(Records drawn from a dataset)
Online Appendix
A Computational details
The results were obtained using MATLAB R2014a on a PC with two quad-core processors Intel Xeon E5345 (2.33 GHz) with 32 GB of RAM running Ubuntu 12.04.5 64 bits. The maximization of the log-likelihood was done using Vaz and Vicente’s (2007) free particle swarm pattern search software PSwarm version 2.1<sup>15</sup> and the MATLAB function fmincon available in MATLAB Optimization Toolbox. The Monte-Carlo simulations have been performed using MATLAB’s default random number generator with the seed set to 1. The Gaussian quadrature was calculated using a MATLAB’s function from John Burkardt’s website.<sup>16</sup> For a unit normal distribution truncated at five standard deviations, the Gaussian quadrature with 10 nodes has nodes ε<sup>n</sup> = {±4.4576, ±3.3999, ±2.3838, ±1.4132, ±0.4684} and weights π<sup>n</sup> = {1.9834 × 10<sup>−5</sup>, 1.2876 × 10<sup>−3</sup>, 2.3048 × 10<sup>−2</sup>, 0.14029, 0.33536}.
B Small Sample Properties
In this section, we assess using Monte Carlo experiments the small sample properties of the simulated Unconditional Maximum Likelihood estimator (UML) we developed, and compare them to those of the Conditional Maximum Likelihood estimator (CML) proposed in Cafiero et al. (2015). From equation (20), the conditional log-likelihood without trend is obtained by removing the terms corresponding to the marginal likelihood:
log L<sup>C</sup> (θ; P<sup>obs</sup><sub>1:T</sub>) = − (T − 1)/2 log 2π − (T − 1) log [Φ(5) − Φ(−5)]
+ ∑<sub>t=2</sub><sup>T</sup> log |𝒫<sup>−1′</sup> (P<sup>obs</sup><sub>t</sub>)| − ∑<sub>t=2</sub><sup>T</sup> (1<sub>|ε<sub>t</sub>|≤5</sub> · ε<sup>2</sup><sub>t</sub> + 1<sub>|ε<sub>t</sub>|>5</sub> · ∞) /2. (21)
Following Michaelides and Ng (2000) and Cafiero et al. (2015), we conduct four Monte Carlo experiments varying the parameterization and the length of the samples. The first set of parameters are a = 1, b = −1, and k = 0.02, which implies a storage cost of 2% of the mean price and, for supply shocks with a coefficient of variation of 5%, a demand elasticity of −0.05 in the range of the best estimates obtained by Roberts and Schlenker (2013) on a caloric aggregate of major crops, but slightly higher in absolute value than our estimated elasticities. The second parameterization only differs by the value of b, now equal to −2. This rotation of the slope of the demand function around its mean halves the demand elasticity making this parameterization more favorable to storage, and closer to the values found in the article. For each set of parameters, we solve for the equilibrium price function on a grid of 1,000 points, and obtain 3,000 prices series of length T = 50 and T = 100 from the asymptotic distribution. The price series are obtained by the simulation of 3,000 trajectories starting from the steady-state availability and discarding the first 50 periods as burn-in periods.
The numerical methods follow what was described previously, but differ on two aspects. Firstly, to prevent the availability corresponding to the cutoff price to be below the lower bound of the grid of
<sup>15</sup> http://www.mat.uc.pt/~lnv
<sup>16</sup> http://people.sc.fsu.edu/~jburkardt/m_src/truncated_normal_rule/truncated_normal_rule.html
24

• Your task: Check every line of the records above for the string "corresponding". Copy those that hold it.

• Your response:
In this section, we assess using Monte Carlo experiments the small sample properties of the simulated Unconditional Maximum Likelihood estimator (UML) we developed, and compare them to those of the Conditional Maximum Likelihood estimator (CML) proposed in Cafiero et al. (2015). From equation (20), the conditional log-likelihood without trend is obtained by removing the terms corresponding to the marginal likelihood:
The numerical methods follow what was described previously, but differ on two aspects. Firstly, to prevent the availability corresponding to the cutoff price to be below the lower bound of the grid of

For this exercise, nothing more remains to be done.